Shabbiha: Assad’s Paramilitaries and Mass Violence in Syria
October 3, 2019 at 4:00 PM Pacific Time
A public lecture by Uğur Ümit Üngör (Associate Professor at the Department of History, Utrecht University, and Research Fellow, NIOD Institute for War, Holocaust, and Genocide Studies, Amsterdam)
Organized by the USC Shoah Foundation Center for Advanced Genocide Research
Cosponsored by the USC Department of Middle East Studies
This lecture offers an examination of pro-state paramilitary violence in the Syrian conflict. It analyzes the emergence and transformation of pro-state paramilitarism in Syria in the context of the uprising and civil war. It focuses on the Syrian government’s deployment of the Shabbiha (later renamed ‘National Defense Forces’), irregular paramilitaries dressed in civilian gear and committing a broad spectrum of violence, including torture, kidnapping, assassination, sexual violence, and a string of massacres across the country. Based on 7 years of ethnographic fieldwork including 80+ interviews with victims, perpetrators, and other eye witnesses, I argue that the Shabbiha phenomenon manifests a fundamental complexity in its appearance, identity, motives, cleavage, and regional varieties. To unravel some of these complexities, the paper looks at the micro-dynamics of Shabbiha violence in the city of Homs as a particularly instructive example of pro-state paramilitarism.
Uğur Ümit Üngör is Associate Professor at the Department of History at Utrecht University and Research Fellow at the NIOD Institute for War, Holocaust, and Genocide Studies in Amsterdam.
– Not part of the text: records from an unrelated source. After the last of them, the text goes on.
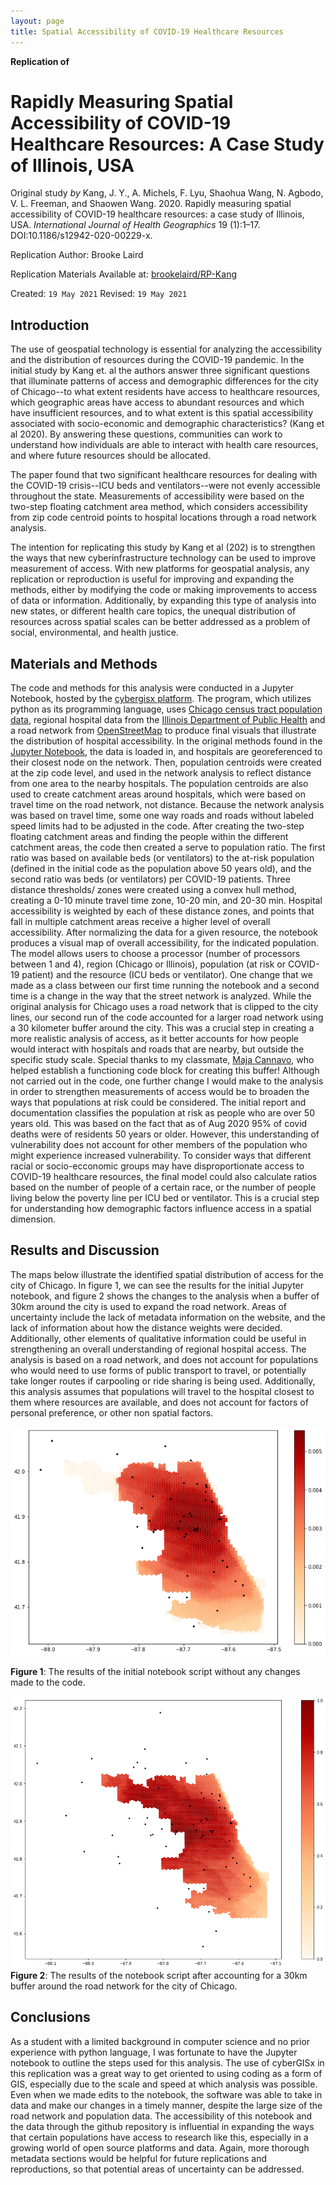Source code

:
 ```yaml
---
layout: page
title: Spatial Accessibility of COVID-19 Healthcare Resources 
---
```


**Replication of**
# Rapidly Measuring Spatial Accessibility of COVID-19 Healthcare Resources: A Case Study of Illinois, USA

Original study *by* Kang, J. Y., A. Michels, F. Lyu, Shaohua Wang, N. Agbodo, V. L. Freeman, and Shaowen Wang. 2020. Rapidly measuring spatial accessibility of COVID-19 healthcare resources: a case study of Illinois, USA. *International Journal of Health Geographics* 19 (1):1–17. DOI:10.1186/s12942-020-00229-x.

Replication Author:
Brooke Laird

Replication Materials Available at: [brookelaird/RP-Kang](https://github.com/brookelaird/RP-Kang)

Created: `19 May 2021`
Revised: `19 May 2021`


## Introduction

The use of geospatial technology is essential for analyzing the accessibility and the distribution of resources during the COVID-19 pandemic. In the initial study by Kang et. al the authors answer three significant questions that illuminate patterns of access and demographic differences for the city of Chicago--to what extent residents have access to healthcare resources, which geographic areas have access to abundant resources and which have insufficient resources, and to what extent is this spatial accessibility associated with socio-economic and demographic characteristics? (Kang et al 2020). By answering these questions, communities can work to understand how individuals are able to interact with health care resources, and where future resources should be allocated.

The paper found that two significant healthcare resources for dealing with the COVID-19 crisis--ICU beds and ventilators--were not evenly accessible throughout the state. Measurements of accessibility were based on the two-step floating catchment area method, which considers accessibility from zip code centroid points to hospital locations through a road network analysis.

The intention for replicating this study by Kang et al (202) is to strengthen the ways that new cyberinfrastructure technology can be used to improve measurement of access. With new platforms for geospatial analysis, any replication or reproduction is useful for improving and expanding the methods, either by modifying the code or making improvements to access of data or information. Additionally, by expanding this type of analysis into new states, or different health care topics, the unequal distribution of resources across spatial scales can be better addressed as a problem of social, environmental, and health justice.

## Materials and Methods

The code and methods for this analysis were conducted in a Jupyter Notebook, hosted by the [cybergisx platform](https://cybergisxhub.cigi.illinois.edu/). The program, which utilizes python as its programming language, uses [Chicago census tract population data](https://www.census.gov/data.html), regional hospital data from the [Illinois Department of Public Health](https://www.dph.illinois.gov/) and a road network from [OpenStreetMap](https://www.openstreetmap.org) to produce final visuals that illustrate the distribution of hospital accessibility. In the original methods found in the [Jupyter Notebook](link), the data is loaded in, and hospitals are georeferenced to their closest node on the network. Then, population centroids were created at the zip code level, and used in the network analysis to reflect distance from one area to the nearby hospitals. The population centroids are also used to create catchment areas around hospitals, which were based on travel time on the road network, not distance. Because the network analysis was based on travel time, some one way roads and roads without labeled speed limits had to be adjusted in the code.
	After creating the two-step floating catchment areas and finding the people within the different catchment areas, the code then created a serve to population ratio. The first ratio was based on available beds (or ventilators) to the at-risk population (defined in the initial code as the population above 50 years old), and the second ratio was beds (or ventilators) per COVID-19 patients. Three distance thresholds/ zones were created using a convex hull method, creating a 0-10 minute travel time zone, 10-20 min, and 20-30 min. Hospital accessibility is weighted by each of these distance zones, and points that fall in multiple catchment areas receive a higher level of overall accessibility. After normalizing the data for a given resource, the notebook produces a visual map of overall accessibility, for the indicated population. The model allows users to choose a processor (number of processors between 1 and 4), region (Chicago or Illinois), population (at risk or COVID-19 patient) and the resource (ICU beds or ventilator).
	One change that we made as a class between our first time running the notebook and a second time is a change in the way that the street network is analyzed. While the original analysis for Chicago uses a road network that is clipped to the city lines, our second run of the code accounted for a larger road network using a 30 kilometer buffer around the city. This was a crucial step in creating a more realistic analysis of access, as it better accounts for how people would interact with hospitals and roads that are nearby, but outside the specific study scale. Special thanks to my classmate, [Maja Cannavo](https://majacannavo.github.io/), who helped establish a functioning code block for creating this buffer!
	Although not carried out in the code, one further change I would make to the analysis in order to strengthen measurements of access would be to broaden the ways that populations at risk could be considered. The initial report and documentation classifies the population at risk as people who are over 50 years old. This was based on the fact that as of Aug 2020 95% of covid deaths were of residents 50 years or older. However, this understanding of vulnerability does not account for other members of the population who might experience increased vulnerability. To consider ways that different racial or socio-ecconomic groups may have disproportionate access to COVID-19 healthcare resources, the final model could also calculate ratios based on the number of people of a certain race, or the number of people living below the poverty line per ICU bed or ventilator. This is a crucial step for understanding how demographic factors influence access in a spatial dimension.

## Results and Discussion

The maps below illustrate the identified spatial distribution of access for the city of Chicago. In figure 1, we can see the results for the initial Jupyter notebook, and figure 2 shows the changes to the analysis when a buffer of 30km around the city is used to expand the road network. Areas of uncertainty include the lack of metadata information on the website, and the lack of information about how the distance weights were decided. Additionally, other elements of qualitative information could be useful in strengthening an overall understanding of regional hospital access. The analysis is based on a road network, and does not account for populations who would need to use forms of public transport to travel, or potentially take longer routes if carpooling or ride sharing is being used. Additionally, this analysis assumes that populations will travel to the hospital closest to them where resources are available, and does not account for factors of personal preference, or other non spatial factors.

![Figure 1](origionalMap.png)

**Figure 1**: The results of the initial notebook script without any changes made to the code.

![Figure 2](revisedMap.png)
**Figure 2**: The results of the notebook script after accounting for a 30km buffer around the road network for the city of Chicago.


## Conclusions

As a student with a limited background in computer science and no prior experience with python language, I was fortunate to have the Jupyter notebook to outline the steps used for this analysis. The use of cyberGISx in this replication was a great way to get oriented to using coding as a form of GIS, especially due to the scale and speed at which analysis was possible. Even when we made edits to the notebook, the software was able to take in data and make our changes in a timely manner, despite the large size of the road network and population data. The accessibility of this notebook and the data through the github repository is influential in expanding the ways that certain populations have access to research like this, especially in a growing world of open source platforms and data. Again, more thorough metadata sections would be helpful for future replications and reproductions, so that potential areas of uncertainty can be addressed.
His main area of interest is mass violence in the Middle East in the 20th and 21st centuries. He is an editor of the Journal of Perpetrator Research, and coordinator of the Syrian Oral History Project. His publications include Genocide: New Perspectives on its Causes, Courses and Consequences (Amsterdam University Press, 2016, ed.), Confiscation and Destruction: The Young Turk Seizure of Armenian Property (Continuum, 2011), the award-winning The Making of Modern Turkey: Nation and State in Eastern Anatolia, 1913-1950 (Oxford University Press, 2011), and the monograph Paramilitarism: Mass Violence in the Shadow of the State (Oxford University Press, 2019). He is currently working on his forthcoming monograph Shabbiha: Assad’s Militias and Mass Violence in Syria (University of Pennsylvania Press, 2020).